__PREGUNTAS DE ESTUDIO__.
**a.** Responde según el texto sobre el Valle de los Caídos:
(i) ¿En qué fecha se cerró el conjunto monumental al turismo?
(ii) ¿Cuánto tiempo permaneció cerrado?
(iii) ¿Qué cantidad superan las pérdidas económicas?
**b.** Por favor, escribe la siguiente parte del texto sobre el Valle de los Caídos, empezando justo después de su última oración.

__TEXTO SELECCIONADO__.
Viaje por los secretos del Valle de los Caídos
Viaje por los secretos del Valle de los Caídos
Ha estado cerrado durante dos años y medio por unas «silenciosas» obras. Cuelgamuros reabre sus puertas y ABC recorre sus rincones y tesoros
La cruz del Valle de los Caídos siempre impresiona. Este conjunto monumental se cerró al turismo el 2 de diciembre de 2009. Se reabrió el pasado 1 de junio. Dos años y medio justos de silencio y con unas pérdidas económicas que pasan los cuatro millones de euros. Pero esa imponente cruz, las esculturas, los símbolos, la Basílica, la Abadía y la inmensa explanada donde siempre manda el granito y el mármol, no son los únicos tesoros.

__REGISTROS MOSTRADOS__.
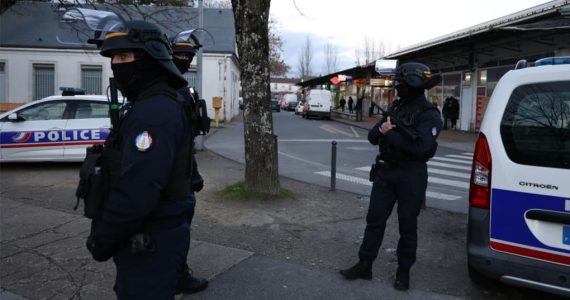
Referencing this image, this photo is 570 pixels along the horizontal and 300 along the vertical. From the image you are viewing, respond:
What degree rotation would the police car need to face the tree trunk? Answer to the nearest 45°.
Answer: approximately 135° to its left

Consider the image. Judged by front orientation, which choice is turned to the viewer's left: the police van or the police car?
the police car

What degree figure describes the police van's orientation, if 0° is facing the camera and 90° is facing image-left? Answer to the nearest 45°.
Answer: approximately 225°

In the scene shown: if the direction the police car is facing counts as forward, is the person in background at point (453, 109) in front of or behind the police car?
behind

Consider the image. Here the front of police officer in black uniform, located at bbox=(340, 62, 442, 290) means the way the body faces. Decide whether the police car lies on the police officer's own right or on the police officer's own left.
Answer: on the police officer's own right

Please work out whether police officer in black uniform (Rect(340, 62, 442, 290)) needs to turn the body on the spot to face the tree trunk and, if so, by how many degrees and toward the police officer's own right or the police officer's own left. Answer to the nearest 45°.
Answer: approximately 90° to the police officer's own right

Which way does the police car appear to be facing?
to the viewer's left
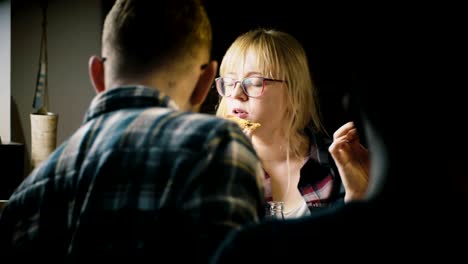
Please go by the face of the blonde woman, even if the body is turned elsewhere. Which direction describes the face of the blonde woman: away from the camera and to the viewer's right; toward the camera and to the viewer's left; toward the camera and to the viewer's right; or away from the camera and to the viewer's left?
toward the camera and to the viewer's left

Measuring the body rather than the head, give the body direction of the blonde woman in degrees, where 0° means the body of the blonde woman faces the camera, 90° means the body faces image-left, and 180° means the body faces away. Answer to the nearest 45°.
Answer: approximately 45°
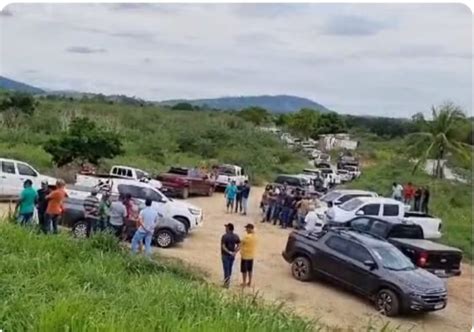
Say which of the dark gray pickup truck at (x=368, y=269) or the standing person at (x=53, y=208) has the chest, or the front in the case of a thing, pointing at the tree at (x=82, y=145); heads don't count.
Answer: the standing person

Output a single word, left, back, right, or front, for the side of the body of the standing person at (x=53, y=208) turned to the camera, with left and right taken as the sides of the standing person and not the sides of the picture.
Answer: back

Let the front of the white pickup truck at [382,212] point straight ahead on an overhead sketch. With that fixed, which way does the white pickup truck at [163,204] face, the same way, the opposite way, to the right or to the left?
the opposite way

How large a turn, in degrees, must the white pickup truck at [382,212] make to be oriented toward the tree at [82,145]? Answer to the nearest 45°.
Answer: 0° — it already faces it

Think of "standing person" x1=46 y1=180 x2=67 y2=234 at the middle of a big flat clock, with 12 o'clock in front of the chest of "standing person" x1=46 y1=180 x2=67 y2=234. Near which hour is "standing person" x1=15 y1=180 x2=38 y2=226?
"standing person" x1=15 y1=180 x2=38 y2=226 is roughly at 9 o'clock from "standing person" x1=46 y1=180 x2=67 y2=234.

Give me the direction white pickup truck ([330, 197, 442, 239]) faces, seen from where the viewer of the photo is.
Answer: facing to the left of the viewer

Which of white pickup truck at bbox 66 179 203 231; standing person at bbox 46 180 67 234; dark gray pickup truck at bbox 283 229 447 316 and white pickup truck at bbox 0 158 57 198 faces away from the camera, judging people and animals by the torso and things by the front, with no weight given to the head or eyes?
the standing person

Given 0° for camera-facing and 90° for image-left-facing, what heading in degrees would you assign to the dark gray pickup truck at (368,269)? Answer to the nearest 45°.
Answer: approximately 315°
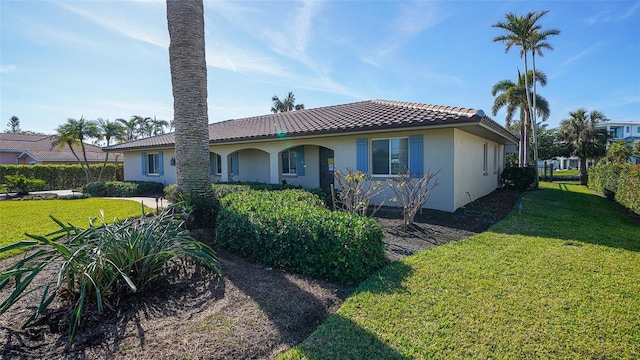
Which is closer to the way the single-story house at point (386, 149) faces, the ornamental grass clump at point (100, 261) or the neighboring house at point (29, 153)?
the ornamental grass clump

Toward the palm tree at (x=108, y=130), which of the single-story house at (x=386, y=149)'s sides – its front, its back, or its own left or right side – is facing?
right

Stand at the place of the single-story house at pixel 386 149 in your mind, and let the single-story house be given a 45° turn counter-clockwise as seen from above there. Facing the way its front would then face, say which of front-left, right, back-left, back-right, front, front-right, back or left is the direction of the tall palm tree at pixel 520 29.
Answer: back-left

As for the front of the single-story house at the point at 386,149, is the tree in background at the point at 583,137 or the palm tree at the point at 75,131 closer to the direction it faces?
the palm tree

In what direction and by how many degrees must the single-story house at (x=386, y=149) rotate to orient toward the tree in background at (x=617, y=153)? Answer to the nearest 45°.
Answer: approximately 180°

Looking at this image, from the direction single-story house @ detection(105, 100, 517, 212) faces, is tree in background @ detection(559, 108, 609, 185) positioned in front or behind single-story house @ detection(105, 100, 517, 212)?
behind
---
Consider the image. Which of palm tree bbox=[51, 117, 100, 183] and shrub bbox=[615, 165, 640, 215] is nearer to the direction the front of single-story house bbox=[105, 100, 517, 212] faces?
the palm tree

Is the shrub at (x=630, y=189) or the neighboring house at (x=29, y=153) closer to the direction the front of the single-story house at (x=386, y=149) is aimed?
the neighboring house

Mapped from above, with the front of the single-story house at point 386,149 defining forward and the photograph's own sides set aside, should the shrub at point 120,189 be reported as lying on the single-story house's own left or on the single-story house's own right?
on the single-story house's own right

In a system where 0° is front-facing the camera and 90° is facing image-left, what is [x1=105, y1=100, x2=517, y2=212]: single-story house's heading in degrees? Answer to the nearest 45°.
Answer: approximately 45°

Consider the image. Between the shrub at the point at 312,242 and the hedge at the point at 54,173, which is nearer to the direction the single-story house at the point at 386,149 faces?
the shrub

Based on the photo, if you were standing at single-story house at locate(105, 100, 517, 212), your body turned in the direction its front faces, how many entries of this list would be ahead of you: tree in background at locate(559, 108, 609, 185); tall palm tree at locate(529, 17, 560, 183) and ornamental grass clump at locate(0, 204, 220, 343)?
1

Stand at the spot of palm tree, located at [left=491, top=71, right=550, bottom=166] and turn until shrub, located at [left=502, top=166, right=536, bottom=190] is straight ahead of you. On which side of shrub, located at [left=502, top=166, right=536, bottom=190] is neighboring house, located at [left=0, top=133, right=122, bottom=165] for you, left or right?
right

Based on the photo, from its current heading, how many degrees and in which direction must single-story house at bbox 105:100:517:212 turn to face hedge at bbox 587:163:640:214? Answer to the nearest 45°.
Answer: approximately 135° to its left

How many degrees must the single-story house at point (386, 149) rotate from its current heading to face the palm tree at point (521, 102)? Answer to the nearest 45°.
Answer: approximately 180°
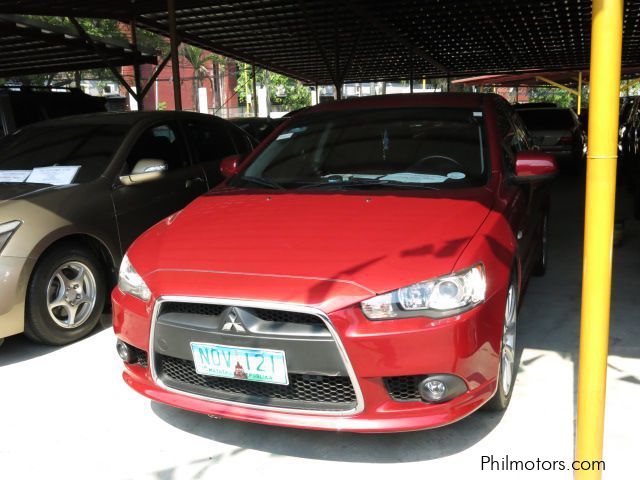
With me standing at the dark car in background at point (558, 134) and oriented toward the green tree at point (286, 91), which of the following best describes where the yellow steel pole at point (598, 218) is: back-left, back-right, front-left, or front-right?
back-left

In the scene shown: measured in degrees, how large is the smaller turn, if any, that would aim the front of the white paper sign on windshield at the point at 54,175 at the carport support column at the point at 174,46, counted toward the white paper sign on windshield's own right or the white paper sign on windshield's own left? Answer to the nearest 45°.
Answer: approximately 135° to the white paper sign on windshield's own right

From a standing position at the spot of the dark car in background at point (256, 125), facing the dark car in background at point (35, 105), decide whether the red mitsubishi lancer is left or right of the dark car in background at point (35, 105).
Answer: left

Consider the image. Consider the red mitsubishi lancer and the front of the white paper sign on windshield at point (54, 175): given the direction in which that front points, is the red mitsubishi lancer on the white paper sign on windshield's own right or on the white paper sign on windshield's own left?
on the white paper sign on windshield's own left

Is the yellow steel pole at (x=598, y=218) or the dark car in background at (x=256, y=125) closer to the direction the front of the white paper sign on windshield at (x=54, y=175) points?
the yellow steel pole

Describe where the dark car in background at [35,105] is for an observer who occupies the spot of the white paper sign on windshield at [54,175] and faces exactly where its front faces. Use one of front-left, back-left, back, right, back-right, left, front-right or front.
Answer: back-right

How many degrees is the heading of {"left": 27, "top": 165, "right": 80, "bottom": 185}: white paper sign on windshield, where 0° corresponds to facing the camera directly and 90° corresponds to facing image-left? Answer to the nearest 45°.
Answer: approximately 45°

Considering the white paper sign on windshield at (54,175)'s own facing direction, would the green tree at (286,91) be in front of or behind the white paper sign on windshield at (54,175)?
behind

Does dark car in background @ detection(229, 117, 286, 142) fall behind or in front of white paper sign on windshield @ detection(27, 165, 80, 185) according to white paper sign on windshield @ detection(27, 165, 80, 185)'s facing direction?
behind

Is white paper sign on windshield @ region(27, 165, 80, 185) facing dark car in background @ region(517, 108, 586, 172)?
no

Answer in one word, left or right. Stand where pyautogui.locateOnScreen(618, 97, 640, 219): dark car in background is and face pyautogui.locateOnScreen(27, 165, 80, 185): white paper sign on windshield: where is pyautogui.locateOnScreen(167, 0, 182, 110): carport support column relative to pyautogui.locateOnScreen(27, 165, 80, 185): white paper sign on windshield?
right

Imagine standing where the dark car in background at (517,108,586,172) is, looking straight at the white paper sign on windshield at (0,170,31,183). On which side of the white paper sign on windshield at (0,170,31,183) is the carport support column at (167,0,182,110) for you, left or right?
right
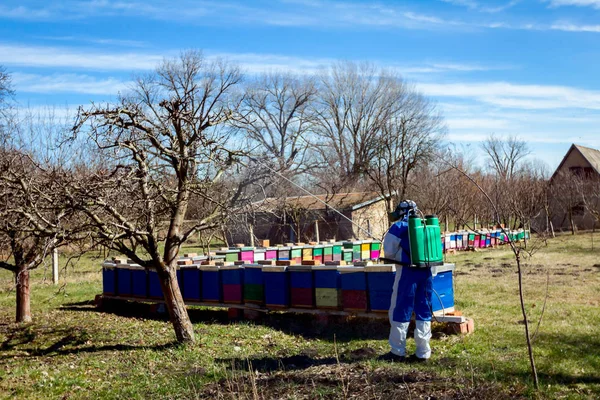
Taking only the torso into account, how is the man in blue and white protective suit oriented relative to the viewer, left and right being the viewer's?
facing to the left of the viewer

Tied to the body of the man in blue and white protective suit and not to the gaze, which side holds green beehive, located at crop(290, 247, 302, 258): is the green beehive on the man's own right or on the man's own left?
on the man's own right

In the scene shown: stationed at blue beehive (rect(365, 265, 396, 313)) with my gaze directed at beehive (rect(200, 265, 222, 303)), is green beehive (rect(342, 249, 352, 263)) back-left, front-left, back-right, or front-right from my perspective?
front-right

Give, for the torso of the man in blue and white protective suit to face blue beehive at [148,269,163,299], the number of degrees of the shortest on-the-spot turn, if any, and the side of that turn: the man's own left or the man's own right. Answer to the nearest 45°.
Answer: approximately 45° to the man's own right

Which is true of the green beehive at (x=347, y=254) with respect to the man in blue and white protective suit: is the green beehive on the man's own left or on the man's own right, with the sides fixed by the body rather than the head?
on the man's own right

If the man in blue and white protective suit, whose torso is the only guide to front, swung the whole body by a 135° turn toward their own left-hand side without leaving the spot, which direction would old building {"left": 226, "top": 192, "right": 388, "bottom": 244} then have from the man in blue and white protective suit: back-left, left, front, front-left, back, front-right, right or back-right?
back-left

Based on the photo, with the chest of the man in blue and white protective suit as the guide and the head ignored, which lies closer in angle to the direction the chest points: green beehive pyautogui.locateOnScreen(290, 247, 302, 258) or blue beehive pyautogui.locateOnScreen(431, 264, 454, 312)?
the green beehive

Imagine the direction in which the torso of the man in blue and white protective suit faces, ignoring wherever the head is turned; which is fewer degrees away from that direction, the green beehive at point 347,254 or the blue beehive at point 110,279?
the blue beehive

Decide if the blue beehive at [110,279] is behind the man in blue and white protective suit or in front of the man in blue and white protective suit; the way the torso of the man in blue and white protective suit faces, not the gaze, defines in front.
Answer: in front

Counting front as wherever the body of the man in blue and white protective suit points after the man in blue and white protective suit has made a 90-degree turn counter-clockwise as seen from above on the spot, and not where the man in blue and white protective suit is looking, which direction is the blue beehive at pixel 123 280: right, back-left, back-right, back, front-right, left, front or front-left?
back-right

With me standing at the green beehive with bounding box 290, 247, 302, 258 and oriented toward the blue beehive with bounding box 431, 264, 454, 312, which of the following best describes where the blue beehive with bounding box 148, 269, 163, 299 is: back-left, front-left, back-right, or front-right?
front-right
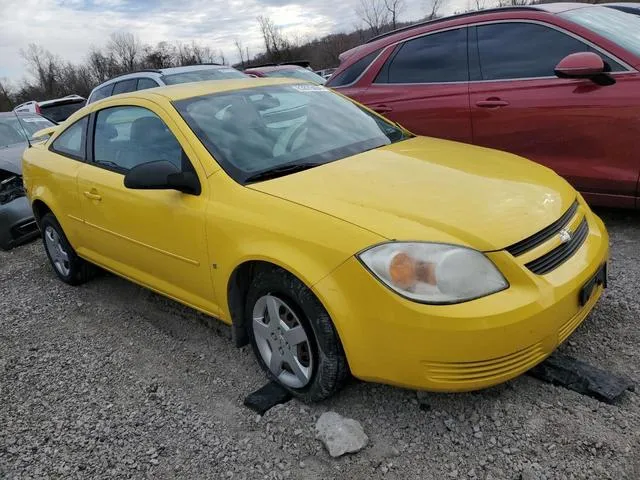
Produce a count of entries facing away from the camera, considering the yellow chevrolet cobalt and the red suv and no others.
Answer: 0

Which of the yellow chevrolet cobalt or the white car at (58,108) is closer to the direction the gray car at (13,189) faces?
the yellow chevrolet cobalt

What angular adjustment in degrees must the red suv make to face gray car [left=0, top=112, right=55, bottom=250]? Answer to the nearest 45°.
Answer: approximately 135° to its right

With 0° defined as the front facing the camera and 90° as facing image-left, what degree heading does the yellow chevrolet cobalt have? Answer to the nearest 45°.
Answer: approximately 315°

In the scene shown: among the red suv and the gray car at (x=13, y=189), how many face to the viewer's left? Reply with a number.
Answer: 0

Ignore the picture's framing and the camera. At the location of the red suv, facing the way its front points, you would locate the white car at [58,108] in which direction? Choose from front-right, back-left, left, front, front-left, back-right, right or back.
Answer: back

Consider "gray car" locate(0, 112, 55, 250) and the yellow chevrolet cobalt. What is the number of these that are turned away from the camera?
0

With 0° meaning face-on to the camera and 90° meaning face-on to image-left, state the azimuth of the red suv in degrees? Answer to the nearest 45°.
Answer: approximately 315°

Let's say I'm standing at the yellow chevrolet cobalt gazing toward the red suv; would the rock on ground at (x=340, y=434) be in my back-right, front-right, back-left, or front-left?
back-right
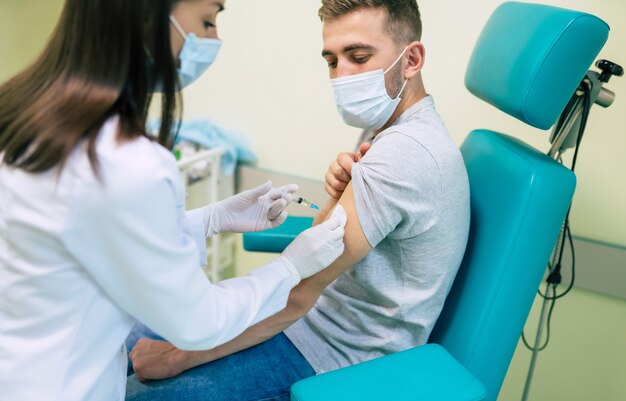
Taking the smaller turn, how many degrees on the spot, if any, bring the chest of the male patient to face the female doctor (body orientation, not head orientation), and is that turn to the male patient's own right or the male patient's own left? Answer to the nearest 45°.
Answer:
...
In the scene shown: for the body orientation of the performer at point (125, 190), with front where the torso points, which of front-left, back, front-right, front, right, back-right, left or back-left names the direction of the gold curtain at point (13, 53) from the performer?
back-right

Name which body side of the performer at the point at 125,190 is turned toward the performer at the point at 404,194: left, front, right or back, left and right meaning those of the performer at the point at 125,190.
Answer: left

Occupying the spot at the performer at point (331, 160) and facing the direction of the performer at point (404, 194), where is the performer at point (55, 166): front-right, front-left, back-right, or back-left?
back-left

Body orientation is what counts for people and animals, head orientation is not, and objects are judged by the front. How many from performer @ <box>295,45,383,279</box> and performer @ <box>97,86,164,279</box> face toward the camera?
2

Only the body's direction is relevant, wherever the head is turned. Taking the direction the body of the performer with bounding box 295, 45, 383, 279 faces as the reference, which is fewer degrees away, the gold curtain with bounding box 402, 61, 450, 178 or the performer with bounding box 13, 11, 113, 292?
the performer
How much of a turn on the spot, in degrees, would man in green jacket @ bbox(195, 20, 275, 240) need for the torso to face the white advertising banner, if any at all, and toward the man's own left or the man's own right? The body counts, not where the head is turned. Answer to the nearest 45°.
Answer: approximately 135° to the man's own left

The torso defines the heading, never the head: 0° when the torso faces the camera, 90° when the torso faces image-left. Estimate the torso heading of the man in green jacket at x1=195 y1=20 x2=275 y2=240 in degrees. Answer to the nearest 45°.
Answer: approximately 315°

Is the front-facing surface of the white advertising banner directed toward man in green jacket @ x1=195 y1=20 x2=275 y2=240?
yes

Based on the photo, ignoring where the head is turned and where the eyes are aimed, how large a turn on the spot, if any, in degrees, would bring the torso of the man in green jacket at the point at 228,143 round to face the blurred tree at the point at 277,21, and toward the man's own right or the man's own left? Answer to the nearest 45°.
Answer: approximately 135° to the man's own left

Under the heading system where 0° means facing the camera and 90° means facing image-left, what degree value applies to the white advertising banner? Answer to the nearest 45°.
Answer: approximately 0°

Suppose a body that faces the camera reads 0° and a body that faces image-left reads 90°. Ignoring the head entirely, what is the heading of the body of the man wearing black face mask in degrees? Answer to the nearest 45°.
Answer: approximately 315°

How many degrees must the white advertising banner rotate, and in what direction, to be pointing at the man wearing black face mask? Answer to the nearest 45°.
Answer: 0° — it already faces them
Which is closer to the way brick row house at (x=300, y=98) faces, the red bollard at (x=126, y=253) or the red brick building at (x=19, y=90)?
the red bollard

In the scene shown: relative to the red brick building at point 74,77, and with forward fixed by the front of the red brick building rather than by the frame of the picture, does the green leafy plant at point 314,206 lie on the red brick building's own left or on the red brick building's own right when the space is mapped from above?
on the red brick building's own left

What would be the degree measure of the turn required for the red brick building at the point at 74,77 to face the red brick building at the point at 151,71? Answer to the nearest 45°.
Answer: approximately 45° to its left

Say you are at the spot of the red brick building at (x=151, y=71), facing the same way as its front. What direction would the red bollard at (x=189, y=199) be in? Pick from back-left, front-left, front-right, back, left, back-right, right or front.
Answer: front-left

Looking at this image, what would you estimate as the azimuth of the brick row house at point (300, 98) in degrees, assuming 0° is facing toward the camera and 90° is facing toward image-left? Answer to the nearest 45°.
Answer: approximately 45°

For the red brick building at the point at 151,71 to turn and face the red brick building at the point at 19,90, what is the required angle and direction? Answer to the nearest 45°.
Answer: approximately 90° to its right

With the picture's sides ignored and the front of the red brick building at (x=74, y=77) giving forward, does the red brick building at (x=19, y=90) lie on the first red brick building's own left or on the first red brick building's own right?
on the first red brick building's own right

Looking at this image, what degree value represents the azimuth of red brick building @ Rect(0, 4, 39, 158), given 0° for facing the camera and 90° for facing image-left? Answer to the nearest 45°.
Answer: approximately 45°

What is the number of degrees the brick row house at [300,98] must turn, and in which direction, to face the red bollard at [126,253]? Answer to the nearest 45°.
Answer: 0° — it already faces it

__RESPUESTAS__.
**a.**
(i) El 2 de diciembre de 2009.
(ii) Dos años y medio.
(iii) Cuatro millones de euros.

**b.**
Hay muchos más. La majestuosa cúpula del templo que, vista desde arriba, desde la terraza de 40 metros de circunferencia, parece un balcón al vacío. O sus reliquias. O su sacristía con objetos litúrgicos de incalculable valor. También, el vértigo de ver escaleras hacía arriba, hacia la cruz, con 600 escalones. «Sin embargo, el mejor tesoro que hay aquí es de carne y hueso. Son los niños de nuestra escolanía», asegura orgulloso el padre Santiago Cantera, prior de la Abadía benedictina y director de esa escolanía de la que tanto presume.
«Voces blancas»
Empezamos por ella. Son 40 niños entre los 9 y los 14 años. Están en ese tramo de edad que se conoce como el de las «voces blancas». Y componen el único coro de chavales que canta en gregoriano todo el año, en la misa de once de la mañana.
Por sus edades, se cuida su formación educativa. Son de Primaria y de ESO. Vemos sus dormitorios, el gimnasio, el comedor, las clases. Y esa sala de estudios con pupitres de madera que todavía guardan el hueco para el tintero y los plumines, ya en total desuso. Les escuchamos cantar a lo lejos. Suena a coro celestial, la verdad.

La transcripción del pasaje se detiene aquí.